Furthermore, ardent K-pop fans love to complain about “dirty” lyrics in Western songs. Sure, there’s some pretty provocative stuff out there on American or UK top 40 radio. But don’t count your idols out of the game. K-pop lyrics can have some interesting subliminal messaging themselves, albeit in a more subtle manner. Not to pick on SNSD again, but just look at the lyrics for “Genie.” “Tell me your fantasy, without holding back, I’ll show you the genie’s path, tell me your wish, without holding back, I, your genie, will grant them”? That’s pretty provocative if you ask me, especially considering that it’s being sung by a bunch of leggy young girls in matching outfits. Even the video is kind of questionable, what with the pillow fight girl party and the hand-held camera and all.

However, don’t think that any of this puts the elitists in the right. They have their share of complaints towards the K-pop industry, complaints that I myself am guilty of airing sometimes. The war cry of the elitist forum denizens: “K-pop is manufactured crap!
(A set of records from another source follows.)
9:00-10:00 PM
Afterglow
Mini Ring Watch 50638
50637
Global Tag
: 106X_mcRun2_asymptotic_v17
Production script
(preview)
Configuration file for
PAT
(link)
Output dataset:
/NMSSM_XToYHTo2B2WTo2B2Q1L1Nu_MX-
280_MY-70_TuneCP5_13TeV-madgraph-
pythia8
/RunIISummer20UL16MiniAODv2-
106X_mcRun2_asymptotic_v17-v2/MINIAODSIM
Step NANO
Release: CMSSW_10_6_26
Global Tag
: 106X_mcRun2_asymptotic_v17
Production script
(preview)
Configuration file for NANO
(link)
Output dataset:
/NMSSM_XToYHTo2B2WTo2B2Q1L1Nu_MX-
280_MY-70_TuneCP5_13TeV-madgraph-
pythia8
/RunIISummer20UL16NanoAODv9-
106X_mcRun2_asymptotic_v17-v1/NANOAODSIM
It has no soul or creativity, and it’s all a big conspiracy on the part of the big bad entertainment companies, unlike Western music, which encourages talent and creativity!” Oh, please. The average popular singer in the US or the UK is just as much the product of a board of directors as the K-pop one is. The only difference is that they try to maintain the pretense of being legitimate artists, which is arguably even more hypocritical than the K-pop industry, which harbors few pretensions toward artistry. It’s bubblegum pop and it’s unashamed. After all, what’s the real difference between a group like Maroon 5 and a group like FT Island? Nothing, except that FT Island is not afraid to admit that their faces are their main asset.

They also love to complain about K-pop’s obvious fixation on looks over talent, as if it was a problem exclusive to the K-pop industry. Well, don’t get me wrong, that’s an issue that I love to complain about as well. The thing is, picking image over talent is just as much a problem in the West as it is in the Korean industry. Rihanna is a pretty good example of that phenomenon. She’s an ex-beauty queen who often comes under fire for her weak live performances, but she’s still explosively popular. Just a glance at her music videos will tell you what the main visual draw is. There’s countless other female acts out there with mediocre voices and gorgeous faces, not just Rihanna. Even the Lady GaGa phenomenon can probably be explained by looks, not talent. Sure, she’s an amazing singer and no conventional beauty. But what gets peoples tongues wagging? Not her voice or her music, but her outfits and her makeup. She’s emblematic of all things over-the-top, high fashion, and tacky. Her selling point is her image, and not her incredible voice.

In sum, it’s a good thing to keep in mind: International fans, particularly the Western ones who claim to know so much more, are not necessarily more worldly or in the right than the South Korean ones. In fact, half the time, they’ve got glaringly obvious double standards, coming both from the elitist and the koreaboo camp.  Do you think that international fans are guilty of double standards? Is this a problem, when they start airing their judgements on K-pop music?